Durante esa noche no logré dormir. El recuerdo de los labios de Jack me atormentaba como un fuego bajo la piel. Esperé la salida del sol como quien espera una absolución que no llega. Todo en mí era un desorden, una metáfora viva de nuestra relación. O tal vez no lo sé. Solo su perfume persistía, adherido a mi piel, como una huella que intenté borrar sin éxito, temiendo que dejara rastros evidentes de lo acontecido.
El día pasó sin más, arrastrado por el peso del tiempo. Cada hora se sentía más pesada, más lenta. Fingí normalidad con Salvador, mostrándome como siempre: tranquila, cariñosa. No deseaba que sospechara nada, al menos por ahora. Pero al caer la tarde, le dije que necesitaba tomar aire, dar un paseo. No fue mentira, necesitaba respirar… pero también necesitaba verlo a él.
Regresé al mismo rincón de la noche anterior. Desde lejos vi a Jack. Estaba apoyado contra la pared, pensativo, con esa serenidad que tanto me perturbaba. Cuando me divisó, sus labios se curvaron en una sonrisa que todavía me hacía temblar.
Murmuró algo que no alcancé a entender, porque ya me sentía desarmada frente a sus ojos y su encanto. Su sola presencia me sacudía el alma.
—Esto tiene que terminar —le supliqué con un hilo de voz—. No puedo seguir con este juego, no es lo que quiero.
Me miró en silencio. Sentí que algo en su mirada se quebraba.
—¿Qué hacés en esta ciudad, Jack? ¿Por qué ahora?

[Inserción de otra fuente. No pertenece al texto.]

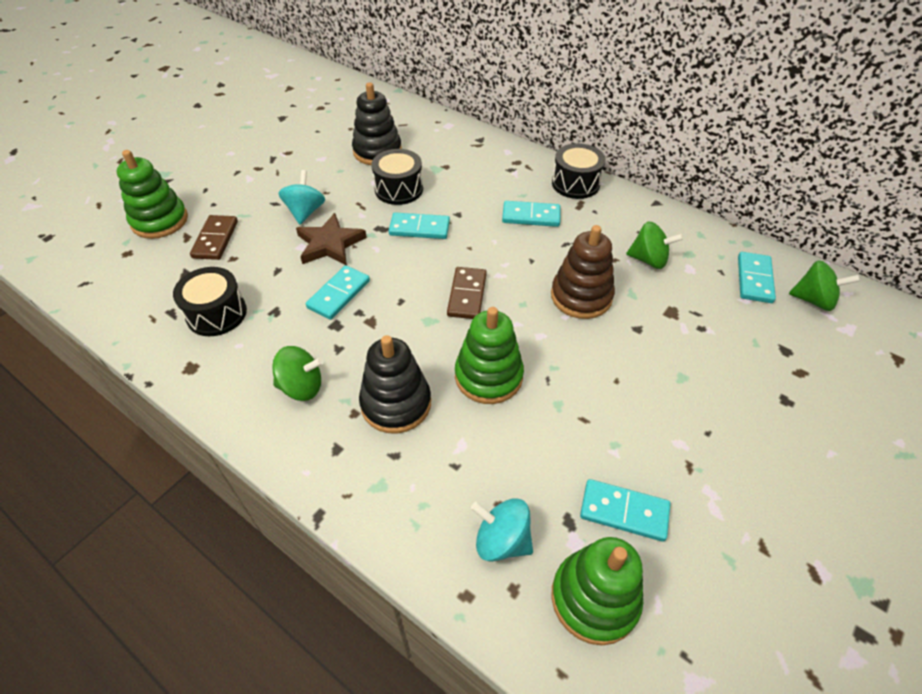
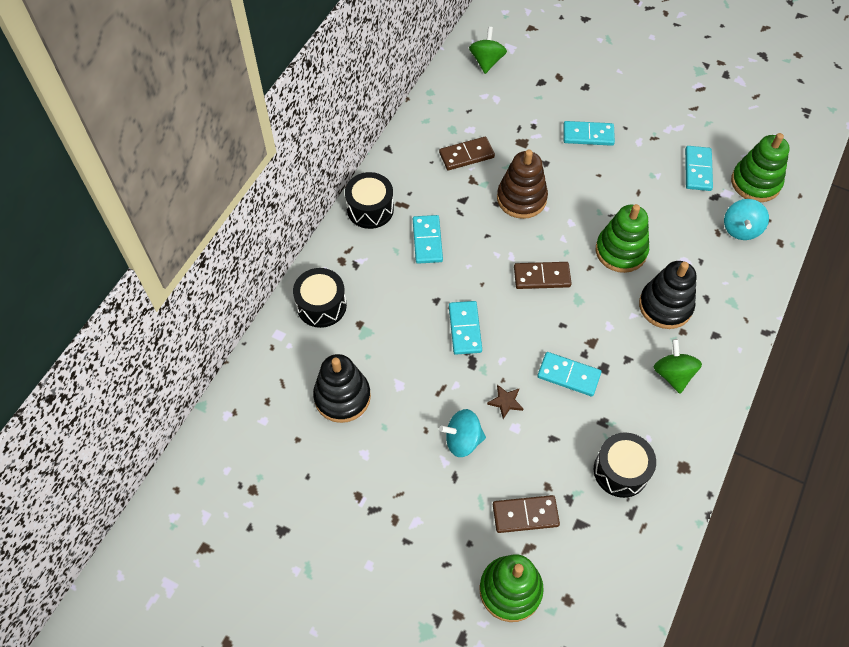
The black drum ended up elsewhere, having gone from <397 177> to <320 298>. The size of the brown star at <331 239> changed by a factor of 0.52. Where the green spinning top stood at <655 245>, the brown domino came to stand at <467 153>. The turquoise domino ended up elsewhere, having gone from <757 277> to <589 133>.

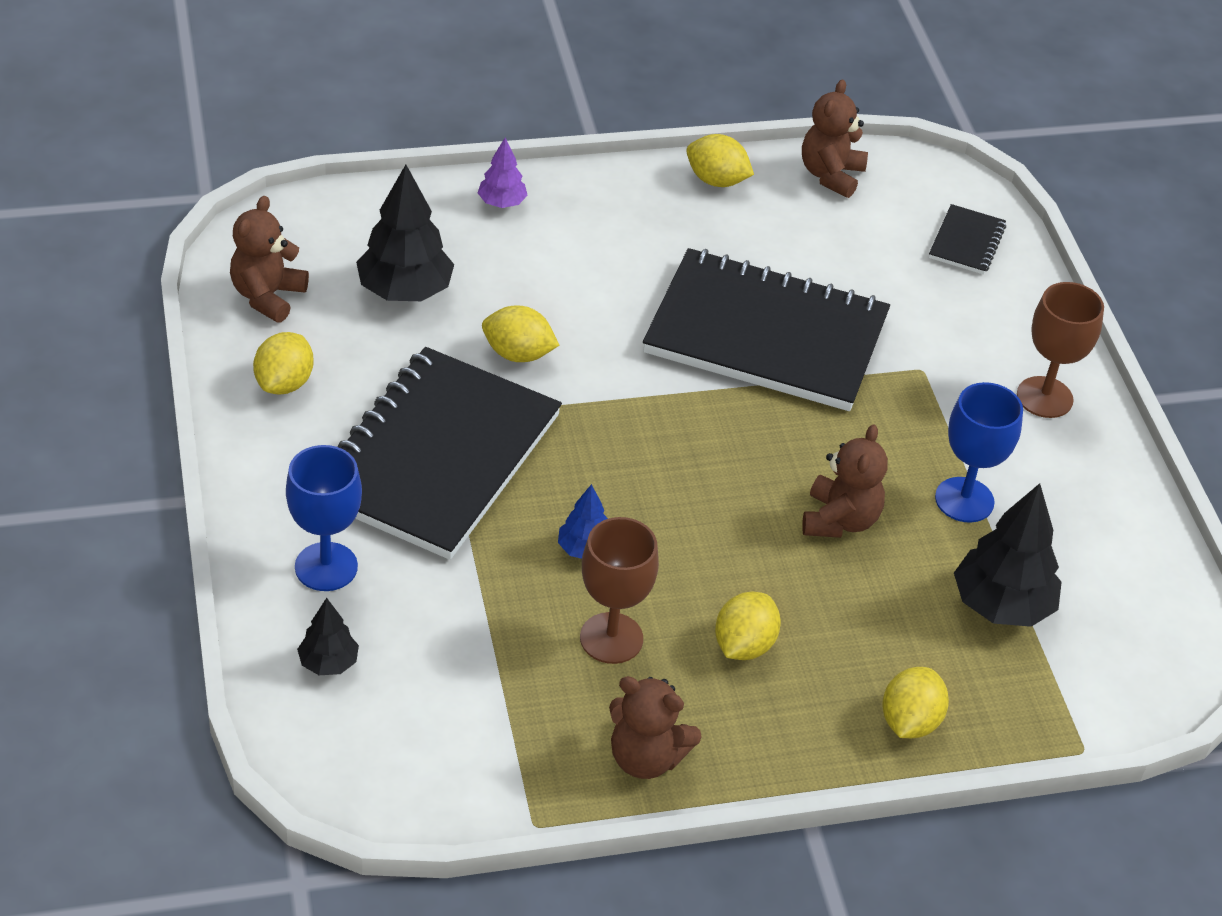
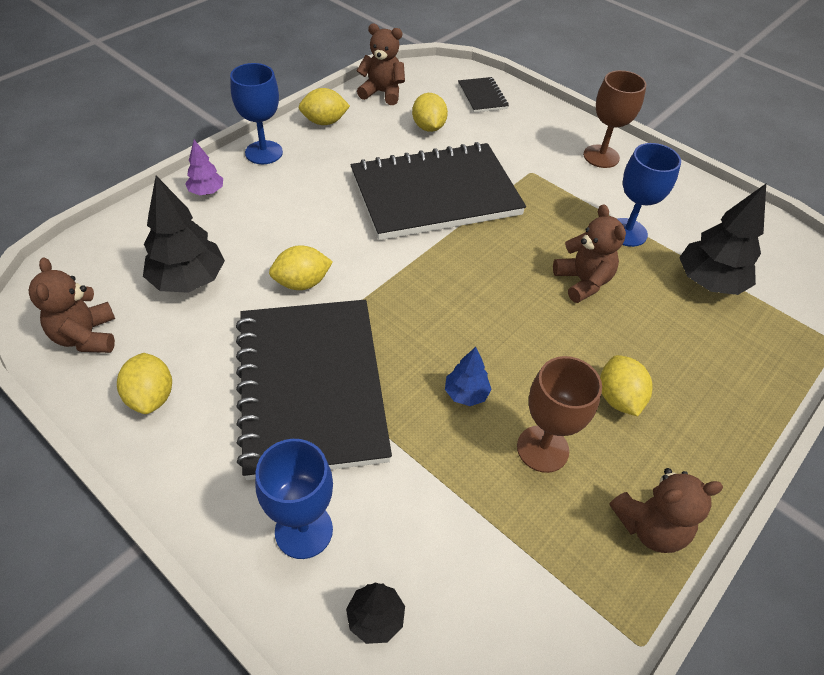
The brown teddy bear at <835 138> ended up facing another way, 120 degrees clockwise from before. The yellow lemon ended up elsewhere, having gone from <916 702> to <430 112>. The second view gained the blue goblet at <256 113>.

Su respuesta fue simple, brutal, directa:
—Porque jamás te olvidé. Porque no soporto la idea de que nuestra historia termine así.
Y entonces, como arrastrada por una fuerza que no pude resistir, sentí una necesidad física, urgente. Sed de sus labios, de ese amor interrumpido. Lo deseaba, más de lo que podía admitir. Y sin pensarlo, lo besé. Un beso lleno de culpa, deseo y nostalgia.
—No me dejes —le susurré, aferrándome a su camisa—. Te amo más que a nada en esta vida. Pero si tenés que alejarte, si eso es lo mejor, lo voy a entender.
Él no dijo nada. Solo me abrazó como si su silencio hablara por los dos.